With a felony, Peck said he would be ineligible for hire by the FBI, CIA or National Security Agency, professions for which he studied at Santa Clara University, Hult International Business College in London, Stanford, and military leadership schools.
“He is a well-educated young man who attained high honors,” said his lawyer, Gene Drakulich of Reno.
Drakulich said Peck had been involved since he was a teenager in Special Olympics programs in Half Moon Bay, Calif., where he lives with his family.
He said following the incident, Peck had obtained his contractor’s license and was building up a business.
Drakulich said Peck’s family had offered to pay all of Hoehne’s lost wages, and that of his wife.
Drakulich said Peck was undergoing counseling, and had determined that the assault was caused by a combination of alcohol and depression.
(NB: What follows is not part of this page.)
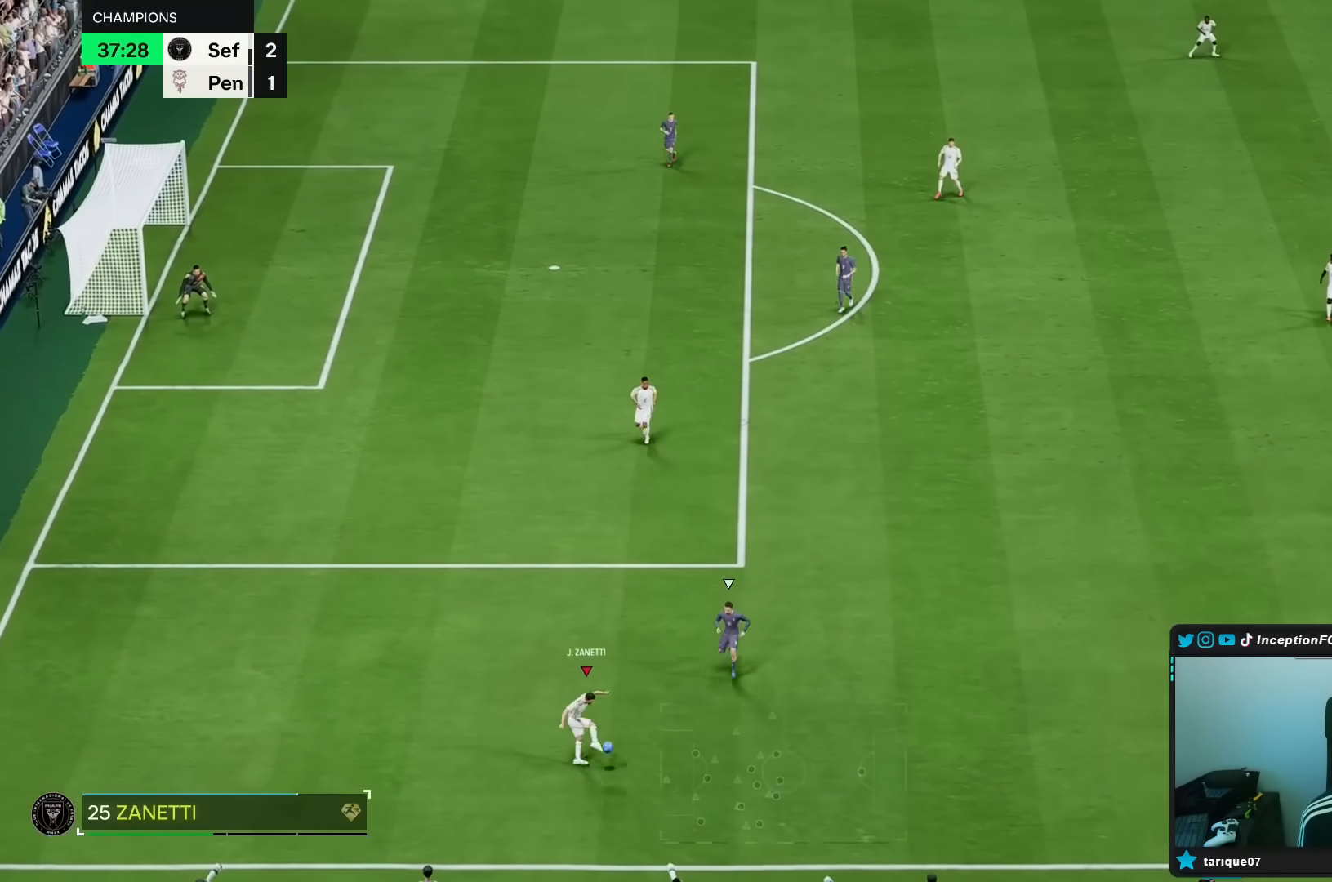
{"buttons": [], "left_stick": "left", "right_stick": "center", "events": [[117, "left_stick", "center"], [300, "R2", "down"], [300, "left_stick", "left"], [467, "R2", "up"]]}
Gamble said the sentencing was difficult because Peck’s behavior was out of character, but “there was just dramatic damage done to this other young man.”
“Do you just recompense the victim, whose injuries I can see here from 40 feet away, or exact your pound of flesh?” Gamble asked.
Peck said a day had not passed when he hadn’t thought about what happened.
“I feel terrible about my behavior that night,” he said. “I know I can’t take it back, but I will dedicate myself to learning the reasons behind my behavior.”
Gamble said in sentencing he weighs punishment, deterrence and rehabilitation, and in this case, “the horrific damage done to Mr. Hoehne that could easily have resulted in death, and means more medical procedures.”
He said he also considered Peck’s life before and after the incident.
Following a short break, Gamble said he wasn’t going to send Peck to prison. He also ruled out jail time as part of probation.
Gamble said it would serve as punishment, but would mean Peck was unable to make restitution while incarcerated.
He put Peck on five years probation, ordered him to continue with counseling, and abstain from drugs and alcohol.
He forbade Peck from any contact with the Hoehnes.
“Mr. Hoehne indicated he did not hate him (Peck),” Gamble said. “That’s the most significant thing that happened today.”
Pence asked Gamble to consider jail time.
“I’ve imposed the sentence,” Gamble said. “I considered it (jail time), and rejected it.”
Peck was given credit for one day in custody. Gamble ordered him to remain in Nevada until he has arranged probation supervision in California.
After the sentencing, Pence and Hoehne said they were disappointed.
“With the severity of the crime, and what I have to deal with the rest of my life, I feel like he needs to be held responsible for his action, and just probation doesn’t accomplish that,” Hoehne said.
“I don’t hate him, I have no bad feelings, but I have a son myself, and taught him he needs to be responsible for his behavior. (Peck) needs to be held accountable,” he said.